-- start Provided records --
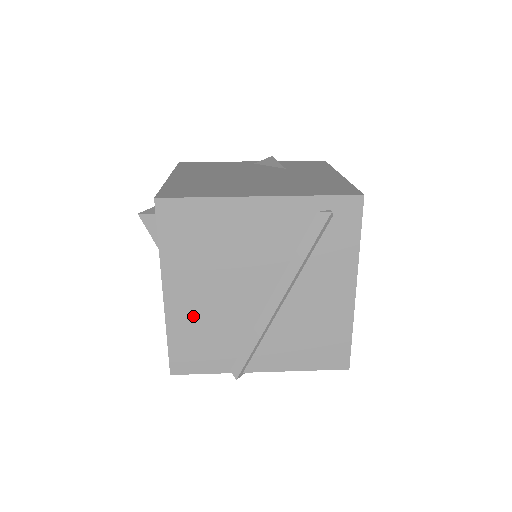
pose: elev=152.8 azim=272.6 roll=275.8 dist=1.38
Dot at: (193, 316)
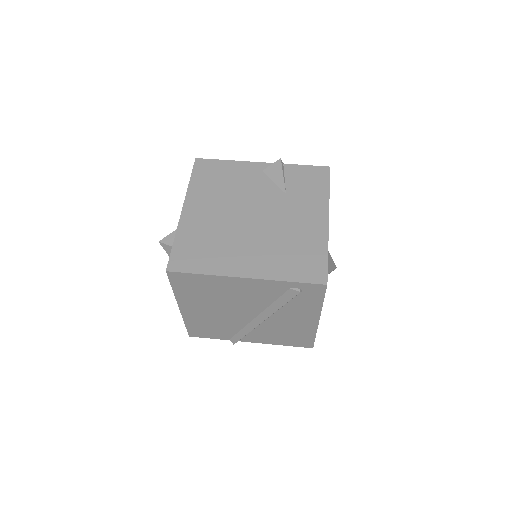
Dot at: (201, 318)
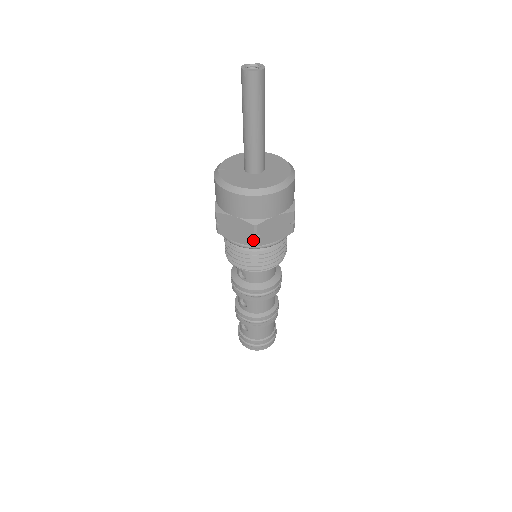
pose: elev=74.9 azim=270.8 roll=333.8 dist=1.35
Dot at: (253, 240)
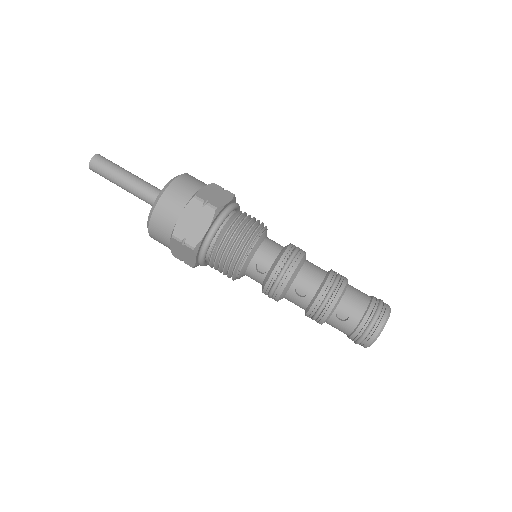
Dot at: (208, 207)
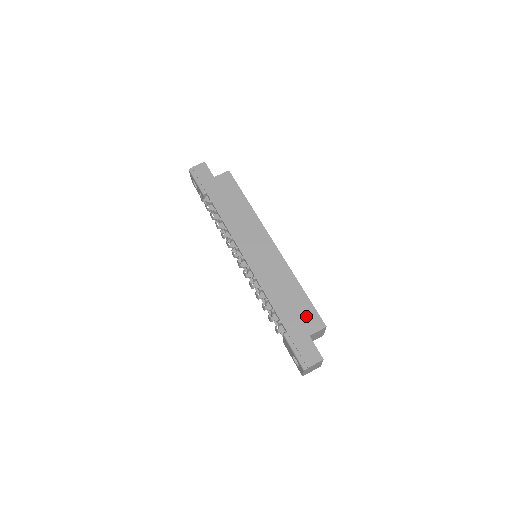
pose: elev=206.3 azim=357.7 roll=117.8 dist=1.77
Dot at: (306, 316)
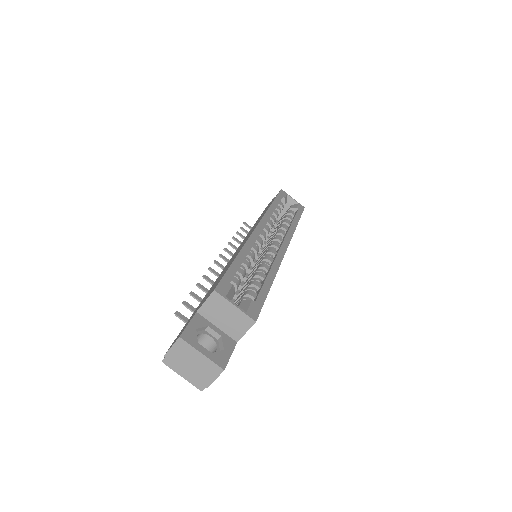
Dot at: (213, 288)
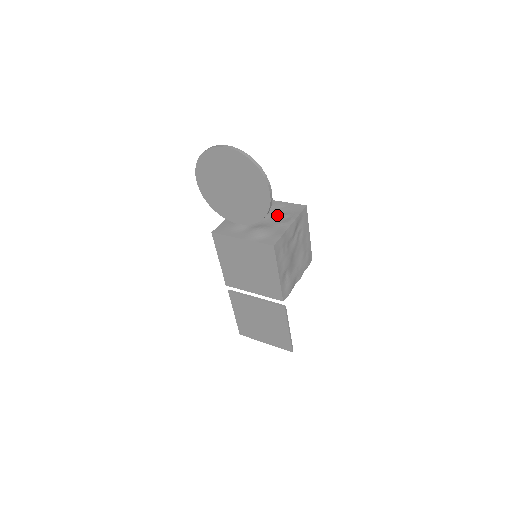
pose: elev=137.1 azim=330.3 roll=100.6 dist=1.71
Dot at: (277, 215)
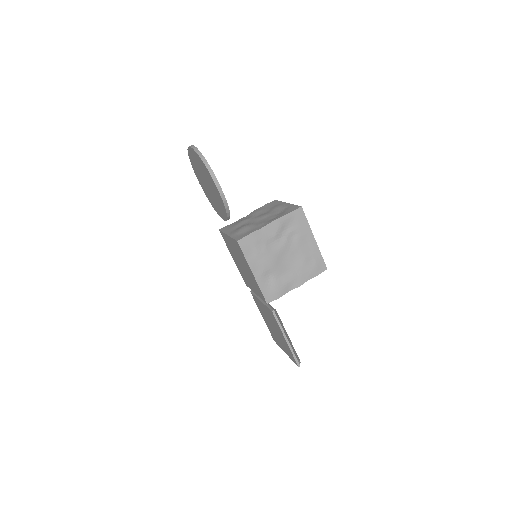
Dot at: (272, 215)
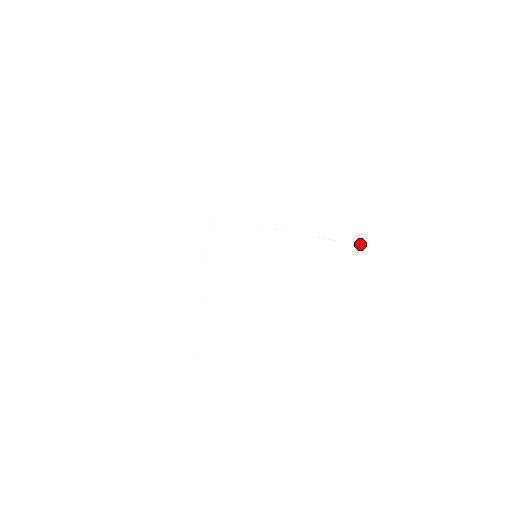
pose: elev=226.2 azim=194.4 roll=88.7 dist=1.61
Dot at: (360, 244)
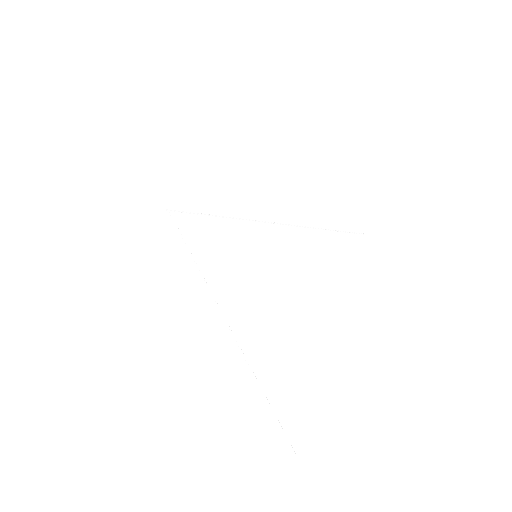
-- end Provided records --
- Stated problem:
Output every line of the data above as a JSON list of strings, one string per line, leaving out blank lines and the pictures.

- Correct answer:
[
  "pose: elev=152.8 azim=272.6 roll=275.8 dist=1.38",
  "Dot at: (193, 316)",
  "Dot at: (201, 318)",
  "pose: elev=74.9 azim=270.8 roll=333.8 dist=1.35",
  "Dot at: (253, 240)",
  "Dot at: (208, 207)",
  "pose: elev=206.3 azim=357.7 roll=117.8 dist=1.77",
  "Dot at: (306, 316)",
  "Dot at: (213, 288)",
  "pose: elev=137.1 azim=330.3 roll=100.6 dist=1.71",
  "Dot at: (277, 215)",
  "Dot at: (272, 215)",
  "pose: elev=226.2 azim=194.4 roll=88.7 dist=1.61",
  "Dot at: (360, 244)"
]